2) Is my best possible result going to be some combination of Intel compiler directives and ipp calls?
3) Unfortunately I'm working with a large codebase... Is there some feature of the compiler, or vTune for example, that will help me identify prime candidates for alignment?
4) Out of curiosity, what exactly are the internal calls prefixed with "owns"... for example if I call ippsIIR_, I see that call plus w7_ownsippsIIR_ sucking up cycles... is that just the dispatcher at work? or is it indicative of something I may be doing wrong in terms of linking, etc.
Sorry for the basic questions, it's just that there is a vast amount of (seemingly unorganized) documentation, and I'm having trouble finding the docs that specifically address the issues I'm trying to resolve.

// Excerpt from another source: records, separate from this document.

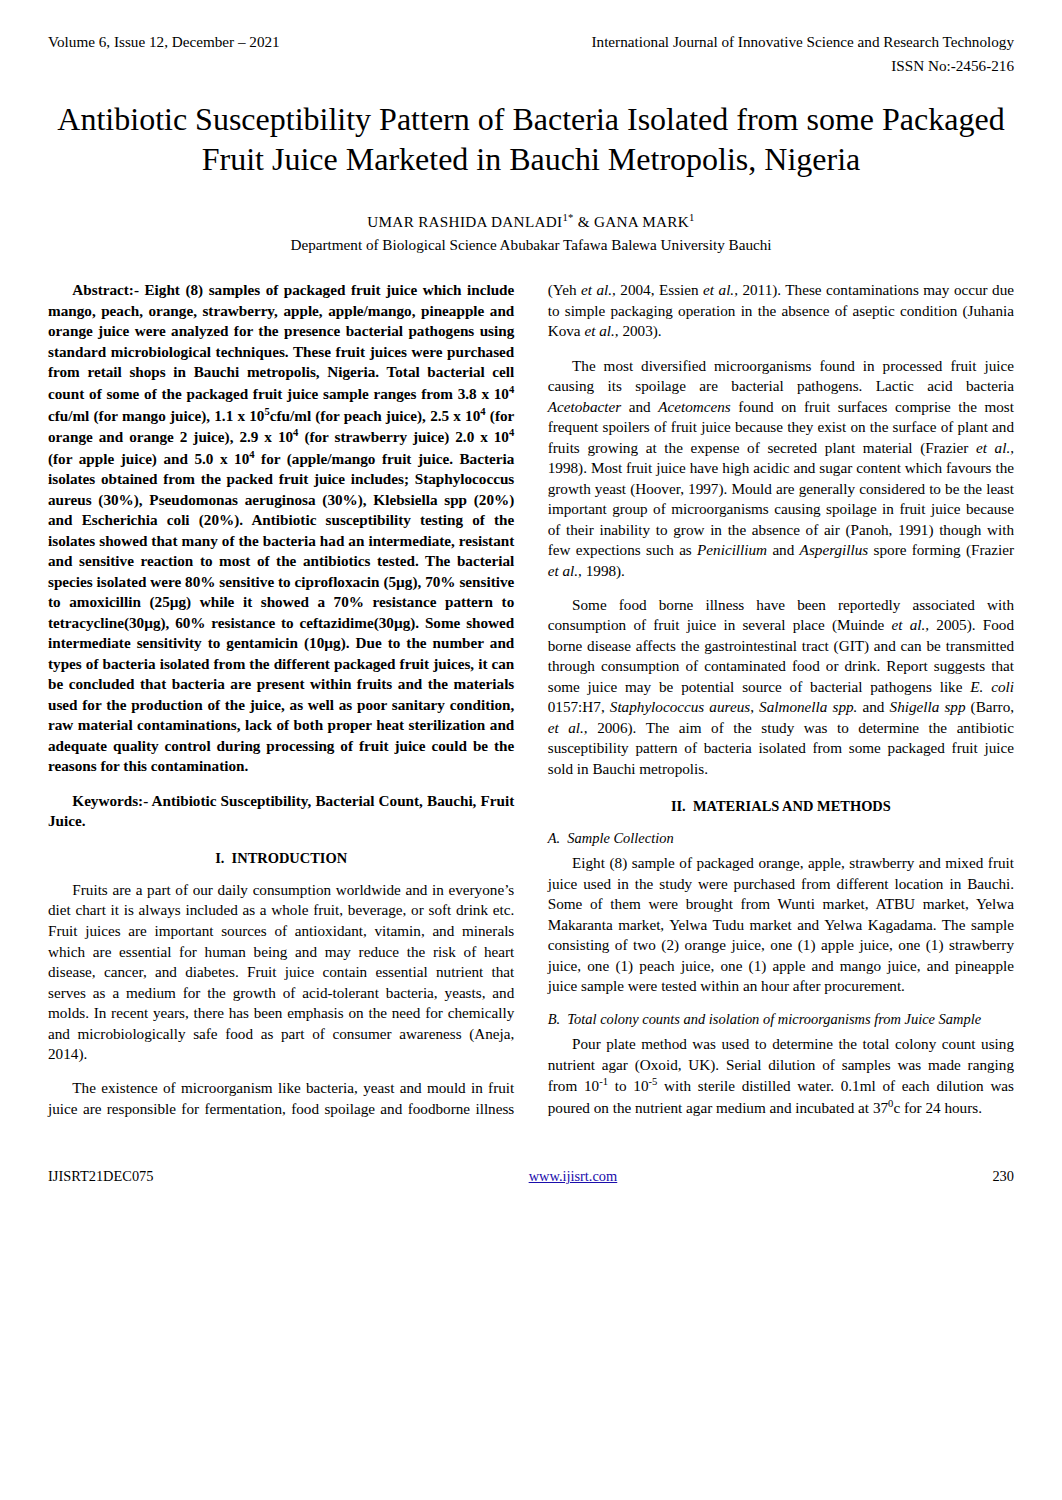Volume 6, Issue 12, December – 2021
International Journal of Innovative Science and Research Technology
ISSN No:-2456-216
Antibiotic Susceptibility Pattern of Bacteria Isolated from some Packaged Fruit Juice Marketed in Bauchi Metropolis, Nigeria
UMAR RASHIDA DANLADI1* & GANA MARK1
Department of Biological Science Abubakar Tafawa Balewa University Bauchi
Abstract:- Eight (8) samples of packaged fruit juice which include mango, peach, orange, strawberry, apple, apple/mango, pineapple and orange juice were analyzed for the presence bacterial pathogens using standard microbiological techniques. These fruit juices were purchased from retail shops in Bauchi metropolis, Nigeria. Total bacterial cell count of some of the packaged fruit juice sample ranges from 3.8 x 104 cfu/ml (for mango juice), 1.1 x 105cfu/ml (for peach juice), 2.5 x 104 (for orange and orange 2 juice), 2.9 x 104 (for strawberry juice) 2.0 x 104 (for apple juice) and 5.0 x 104 for (apple/mango fruit juice. Bacteria isolates obtained from the packed fruit juice includes; Staphylococcus aureus (30%), Pseudomonas aeruginosa (30%), Klebsiella spp (20%) and Escherichia coli (20%). Antibiotic susceptibility testing of the isolates showed that many of the bacteria had an intermediate, resistant and sensitive reaction to most of the antibiotics tested. The bacterial species isolated were 80% sensitive to ciprofloxacin (5µg), 70% sensitive to amoxicillin (25µg) while it showed a 70% resistance pattern to tetracycline(30µg), 60% resistance to ceftazidime(30µg). Some showed intermediate sensitivity to gentamicin (10µg). Due to the number and types of bacteria isolated from the different packaged fruit juices, it can be concluded that bacteria are present within fruits and the materials used for the production of the juice, as well as poor sanitary condition, raw material contaminations, lack of both proper heat sterilization and adequate quality control during processing of fruit juice could be the reasons for this contamination.
Keywords:- Antibiotic Susceptibility, Bacterial Count, Bauchi, Fruit Juice.
I. INTRODUCTION
Fruits are a part of our daily consumption worldwide and in everyone’s diet chart it is always included as a whole fruit, beverage, or soft drink etc. Fruit juices are important sources of antioxidant, vitamin, and minerals which are essential for human being and may reduce the risk of heart disease, cancer, and diabetes. Fruit juice contain essential nutrient that serves as a medium for the growth of acid-tolerant bacteria, yeasts, and molds. In recent years, there has been emphasis on the need for chemically and microbiologically safe food as part of consumer awareness (Aneja, 2014).
The existence of microorganism like bacteria, yeast and mould in fruit juice are responsible for fermentation, food spoilage and foodborne illness (Yeh et al., 2004, Essien et al., 2011). These contaminations may occur due to simple packaging operation in the absence of aseptic condition (Juhania Kova et al., 2003).
The most diversified microorganisms found in processed fruit juice causing its spoilage are bacterial pathogens. Lactic acid bacteria Acetobacter and Acetomcens found on fruit surfaces comprise the most frequent spoilers of fruit juice because they exist on the surface of plant and fruits growing at the expense of secreted plant material (Frazier et al., 1998). Most fruit juice have high acidic and sugar content which favours the growth yeast (Hoover, 1997). Mould are generally considered to be the least important group of microorganisms causing spoilage in fruit juice because of their inability to grow in the absence of air (Panoh, 1991) though with few expections such as Penicillium and Aspergillus spore forming (Frazier et al., 1998).
Some food borne illness have been reportedly associated with consumption of fruit juice in several place (Muinde et al., 2005). Food borne disease affects the gastrointestinal tract (GIT) and can be transmitted through consumption of contaminated food or drink. Report suggests that some juice may be potential source of bacterial pathogens like E. coli 0157:H7, Staphylococcus aureus, Salmonella spp. and Shigella spp (Barro, et al., 2006). The aim of the study was to determine the antibiotic susceptibility pattern of bacteria isolated from some packaged fruit juice sold in Bauchi metropolis.
II. MATERIALS AND METHODS
A. Sample Collection
Eight (8) sample of packaged orange, apple, strawberry and mixed fruit juice used in the study were purchased from different location in Bauchi. Some of them were brought from Wunti market, ATBU market, Yelwa Makaranta market, Yelwa Tudu market and Yelwa Kagadama. The sample consisting of two (2) orange juice, one (1) apple juice, one (1) strawberry juice, one (1) peach juice, one (1) apple and mango juice, and pineapple juice sample were tested within an hour after procurement.
B. Total colony counts and isolation of microorganisms from Juice Sample
Pour plate method was used to determine the total colony count using nutrient agar (Oxoid, UK). Serial dilution of samples was made ranging from 10-1 to 10-5 with sterile distilled water. 0.1ml of each dilution was poured on the nutrient agar medium and incubated at 370c for 24 hours.
IJISRT21DEC075
www.ijisrt.com
230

IPP memory allocation functions always return 16-byte aligned memory block.
It would be nice if you can attach simple test case where you face performance issue (point to consideration is amount of processed data, for example if you call IPP function to process single element, most probably you will not see performance improvement vs just C code).
Functions with "strange" prefixes are internal IPP functions. The most of the time expected to be spent in IPP internal functions. Dispatcher work only at initialization stage, after that call of each particular IPP function have no run-time overhead from dispatching (except one additional jump instruction to particular optimized code branch).
There are a lot of samples provided in IPP sample package.